Top 10 Micro-Markets for New Supply
The past five years have seen a massive infusion of new supply across the top 7 cities, amounting to more than 16,32,650 units between 2019 and H1 2024. City-wise, MMR witnessed the highest supply approx. 5,25,430 units in this period, followed by Pune with over 295550 units. In terms of micro-markets, MMR’s Dombivli remained the most active market in this period, with the highest new supply.
- Dombivli (MMR) ranks first on the list of the most active residential micro-markets in terms of the number of new units launched in these 5 years. It saw more than 44,990 new units launched since 2019, with average property prices hovering around INR 9,300 per sq. ft. on a built-up area as of H1 2024 – a 40 percent increase. At least 77 percent of the new supply was in the INR 40 lakh to INR 1.5 Cr price bracket, and the remaining 23 percent was in the affordable category.
- Sarjapur Road (Bengaluru) saw the second highest new supply of approx. 36,150 units, of which 74 percent were in the mid and premium segments and 18 percent in the luxury category. Just 8 percent was affordable housing.
- Panvel (MMR) saw 34440 units added in the period, of which 64 percent were in the INR 40 lakh to INR 1.5 Cr price bracket, 32 percent in the affordable segment, and 3 percent within the INR 1.5 Cr to INR 2.5 Cr price band.
- Thane West (MMR) ranks fourth with approx. 34,020 new units added with the average price at INR 13,500 per sq. ft. as of H1 2024 (from INR 10,317 per sq. ft. in 2019) – a 34 percent price hike. Of the total new supply here, 77 percent was in the mid and premium segments, 21 percent in the above INR 1.5 Cr bracket, and just 2 percent in the affordable category.

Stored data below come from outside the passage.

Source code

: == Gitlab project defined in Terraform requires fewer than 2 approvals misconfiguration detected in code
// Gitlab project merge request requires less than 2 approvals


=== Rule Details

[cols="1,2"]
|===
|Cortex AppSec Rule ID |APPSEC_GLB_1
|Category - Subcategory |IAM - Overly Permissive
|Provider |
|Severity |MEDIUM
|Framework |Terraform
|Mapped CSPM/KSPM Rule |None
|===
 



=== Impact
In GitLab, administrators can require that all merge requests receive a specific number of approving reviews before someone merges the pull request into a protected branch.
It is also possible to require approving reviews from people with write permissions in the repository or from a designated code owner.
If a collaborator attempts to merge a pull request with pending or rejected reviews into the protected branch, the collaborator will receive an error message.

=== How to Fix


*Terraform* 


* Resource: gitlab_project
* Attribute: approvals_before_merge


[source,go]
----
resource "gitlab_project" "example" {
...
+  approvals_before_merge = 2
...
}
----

- Greater Faridabad (NCR) came in fifth with approx. 32,740 units were launched in the period. At least 56 percent were in the affordable category, 24 percent in the luxury price bracket, and the remaining 20 percent in the mid and premium segments. Average property rates here rose from INR 3,500 in 2019 to INR 4,700 per sq. ft. in H1 2024 – a 34 percent jump.
- Hinjewadi (Pune) came in sixth with a new supply of 25,140 units between 2019 to H1 2024; a whopping 95 percent was in the mid and premium segments (INR 40 lakh to INR 1.5 Cr), just 4 percent in the affordable segment, and 1 percent in the luxury category. The area has seen prices appreciate by 39 percent in the last five years.
- New Gurugram (NCR), occupied seventh position with nearly 21,125 units launched in the period – 52 percent in the affordable category, 29 percent in the luxury segment, and 19 percent in the mid and premium segments. Average prices here rose by 48 percent in the last five years – from INR 6,100 per sq. ft. in 2019 to INR 9,000 per sq. ft. in H1 2024.
- Dwarka Expressway (NCR) ranks eighth with approx. 20,250 units launched between 2019 to H1 2024, of which over 55 percent were in the affordable category priced above INR 40 lakh, and 33 percent in the luxury segment.
- Tellapur (Hyderabad) ranks ninth with approx. 18,960 new units added and average prices at INR 7,350 per sq. ft. as of H1 2024, up from INR 4,819 per sq. ft. in 2019 – rising by 53 percent . Of the total new supply, 66 percent was in the mid and premium segments, followed by 34 percent in the above INR 1.5 Cr bracket.
- Whitefield (Bengaluru) ranks tenth with approx. 18,600 units launched, of which 66 percent were in the mid and premium segments and 34 percent in the luxury category. There was no new affordable housing supply here.